**Instructions to follow**. An identical copy of the data below is needed.
----
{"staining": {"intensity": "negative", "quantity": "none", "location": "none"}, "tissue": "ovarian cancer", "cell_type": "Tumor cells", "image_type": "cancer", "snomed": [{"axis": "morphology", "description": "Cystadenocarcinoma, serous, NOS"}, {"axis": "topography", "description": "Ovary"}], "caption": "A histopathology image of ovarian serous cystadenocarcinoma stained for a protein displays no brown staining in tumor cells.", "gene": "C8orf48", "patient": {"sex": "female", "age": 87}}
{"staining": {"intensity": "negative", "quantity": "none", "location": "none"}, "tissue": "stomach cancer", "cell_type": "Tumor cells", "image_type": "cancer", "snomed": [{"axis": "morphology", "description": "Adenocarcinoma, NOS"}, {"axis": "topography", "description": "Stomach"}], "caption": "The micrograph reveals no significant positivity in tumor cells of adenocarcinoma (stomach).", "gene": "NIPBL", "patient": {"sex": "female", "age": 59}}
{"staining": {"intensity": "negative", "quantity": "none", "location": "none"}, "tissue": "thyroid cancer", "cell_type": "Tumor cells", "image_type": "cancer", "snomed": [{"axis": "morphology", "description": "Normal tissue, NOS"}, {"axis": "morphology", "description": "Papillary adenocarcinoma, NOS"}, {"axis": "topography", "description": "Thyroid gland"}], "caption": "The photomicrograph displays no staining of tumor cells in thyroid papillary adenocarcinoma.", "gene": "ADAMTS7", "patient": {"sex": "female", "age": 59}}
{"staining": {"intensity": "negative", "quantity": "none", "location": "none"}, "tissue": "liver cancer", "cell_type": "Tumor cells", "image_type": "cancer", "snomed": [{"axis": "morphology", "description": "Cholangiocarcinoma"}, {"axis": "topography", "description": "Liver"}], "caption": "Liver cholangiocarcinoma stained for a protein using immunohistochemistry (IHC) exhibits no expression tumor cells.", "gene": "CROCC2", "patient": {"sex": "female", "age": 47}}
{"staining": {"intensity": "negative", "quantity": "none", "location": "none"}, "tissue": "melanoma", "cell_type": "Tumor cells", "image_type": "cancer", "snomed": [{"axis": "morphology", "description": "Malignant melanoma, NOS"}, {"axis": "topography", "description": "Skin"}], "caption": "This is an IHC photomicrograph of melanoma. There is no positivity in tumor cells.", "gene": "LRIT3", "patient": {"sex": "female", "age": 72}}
----
**Written solution**.
{"staining": {"intensity": "negative", "quantity": "none", "location": "none"}, "tissue": "ovarian cancer", "cell_type": "Tumor cells", "image_type": "cancer", "snomed": [{"axis": "morphology", "description": "Cystadenocarcinoma, serous, NOS"}, {"axis": "topography", "description": "Ovary"}], "caption": "A histopathology image of ovarian serous cystadenocarcinoma stained for a protein displays no brown staining in tumor cells.", "gene": "C8orf48", "patient": {"sex": "female", "age": 87}}
{"staining": {"intensity": "negative", "quantity": "none", "location": "none"}, "tissue": "stomach cancer", "cell_type": "Tumor cells", "image_type": "cancer", "snomed": [{"axis": "morphology", "description": "Adenocarcinoma, NOS"}, {"axis": "topography", "description": "Stomach"}], "caption": "The micrograph reveals no significant positivity in tumor cells of adenocarcinoma (stomach).", "gene": "NIPBL", "patient": {"sex": "female", "age": 59}}
{"staining": {"intensity": "negative", "quantity": "none", "location": "none"}, "tissue": "thyroid cancer", "cell_type": "Tumor cells", "image_type": "cancer", "snomed": [{"axis": "morphology", "description": "Normal tissue, NOS"}, {"axis": "morphology", "description": "Papillary adenocarcinoma, NOS"}, {"axis": "topography", "description": "Thyroid gland"}], "caption": "The photomicrograph displays no staining of tumor cells in thyroid papillary adenocarcinoma.", "gene": "ADAMTS7", "patient": {"sex": "female", "age": 59}}
{"staining": {"intensity": "negative", "quantity": "none", "location": "none"}, "tissue": "liver cancer", "cell_type": "Tumor cells", "image_type": "cancer", "snomed": [{"axis": "morphology", "description": "Cholangiocarcinoma"}, {"axis": "topography", "description": "Liver"}], "caption": "Liver cholangiocarcinoma stained for a protein using immunohistochemistry (IHC) exhibits no expression tumor cells.", "gene": "CROCC2", "patient": {"sex": "female", "age": 47}}
{"staining": {"intensity": "negative", "quantity": "none", "location": "none"}, "tissue": "melanoma", "cell_type": "Tumor cells", "image_type": "cancer", "snomed": [{"axis": "morphology", "description": "Malignant melanoma, NOS"}, {"axis": "topography", "description": "Skin"}], "caption": "This is an IHC photomicrograph of melanoma. There is no positivity in tumor cells.", "gene": "LRIT3", "patient": {"sex": "female", "age": 72}}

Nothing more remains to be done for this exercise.